Editor's Note: (Julian Zelizer is a history and public affairs professor at Princeton University, editor of "The Presidency of Barack Obama: A First Historical Assessment" and co-host of the "Politics & Polls" podcast. Follow him on Twitter: @julianzelizer. The opinions expressed in this commentary are those of the author. View more opinion articles on CNN.)

(CNN) Reading anything into a short, grainy tape recording is difficult. But from the moment that CNN's Chris Cuomo shared one of the Michael Cohen tapes, experts have sliced and diced the audio to figure out exactly what then-candidate Donald Trump knew about a payment to keep his alleged affair with former Playboy playmate Karen McDougal off the front pages.

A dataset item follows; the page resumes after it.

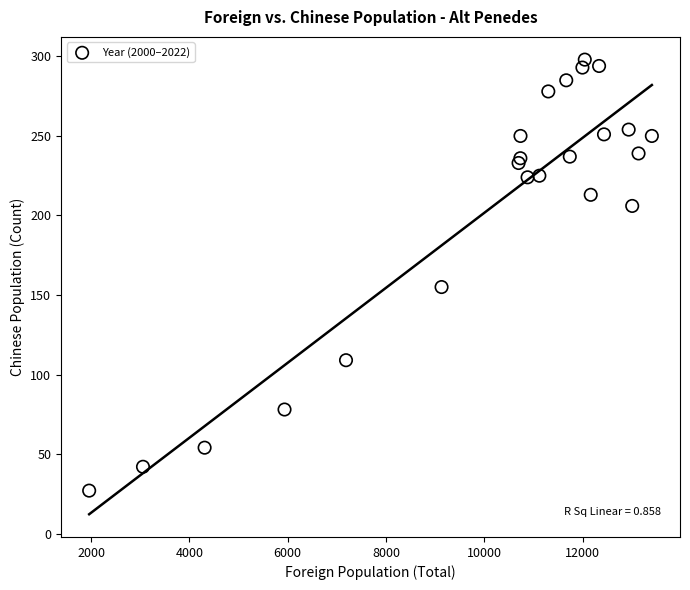

What Y value in the scatter plot is closest to 162?

155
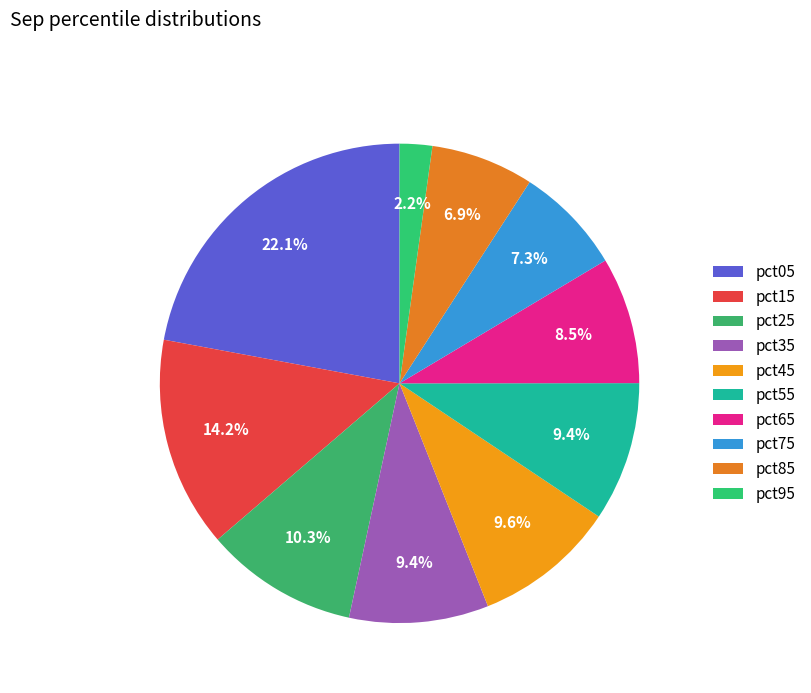

To the nearest percent, what is the combined percentage of pct95 and pct35?

12%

One of the most remarkable aspects of the tape is just how normal Trump sounds when the cameras are not on. He carries on his conversation with one unnamed person (likely on the phone), as well as with his lawyer Michael Cohen, in a relatively controlled and deliberative voice. This is not the same Trump who we heard and still hear speaking in half-sentences. Nor is it the Trump who continually tosses out statements made on Fox News to his audiences, simply to stir up the base.

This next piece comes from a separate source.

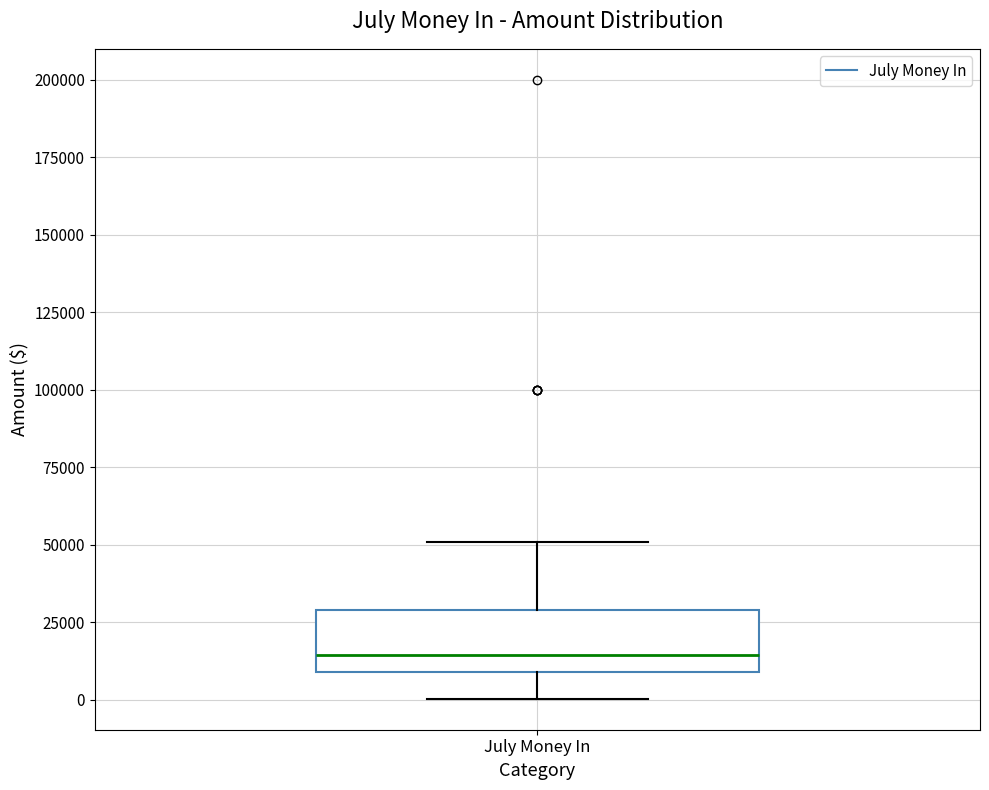

Transcribe this box plot: give where the median line is, the range the box spans, and where the two whiskers end, as read against the y-axis. The values are not printed on the chart, so give them approximately, as read against the axis.

median 15000, box 10000 to 30000, whiskers 0 to 50000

No, on this tape we hear a little bit of a methodical and controlled candidate who is trying to figure out how to handle a potential problem in his campaign -- how to kill an embarrassing story. He listens, absorbs and responds. He knows what is going on, and he wants a workable plan.

While we certainly can't read too much into this short piece of audio, it does create the possibility that Trump is much more strategic about how he conducts his business. Though many critics depict him as a deranged and unstable leader, while supporters love to think of him as "just being himself," the tape suggests another possibility.

Namely, Trump is playing a part in front of the cameras -- the norm-breaking, in-your face conservative populist who is attempting to maintain his razor-thin electoral coalition of loyal Trump fanatics, stalwart Republican voters and disaffected Democrats. When he conducts a press conference in Helsinki with Russian President Vladimir Putin in which he defends the Russians and attacks the American intelligence community, there is a thought-through rationale for why he does so. When he tweets out provocative statements about NFL players or political opponents, he is attempting to trigger certain responses and to push the conversation in specific directions. When he allows children to be separated from their families at the border, he is trying to send a harsh message.

The tape allows us to hear a Trump who has a game plan that will allow him to pursue policy initiatives that matter to him and control and direct the media narrative about his presidency -- all the while working toward re-election in 2020. Whether it works is an unknown, but there is a plan.

And he is not the only president to be misjudged by his friends and foes. Political scientist Fred Greenstein once wrote a classic work in which he argued that Dwight Eisenhower conducted a "hidden hand" presidency during the 1950s. Although many commentators saw Eisenhower as an affable war hero who delegated his decisions to Cabinet officials, it turned out he played a much larger role than we knew. He dominated the policy machinery of the White House, and he never delegated much power to his staff. The President was more cunning and in control than the public ever imagined.

A similar story happened under Ronald Reagan, who was once dismissed as a lightweight, unintelligent actor who let his advisers do all the work. That was until archival findings revealed a President who was very much in command of every decision and every statement that came out of the White House.

It will be many decades until we know the truth about how Trump acts behind the scenes. Until we have the archival records from his administration and reliable memoirs of his White House, our interpretation of how he operated will depend on a few fragments of evidence.

But the tape provides one of those, and listening to it suggests that there is a method to his madness and that should be eye-opening for opponents who think there is no way he can possibly make it to the end of his term or get re-elected.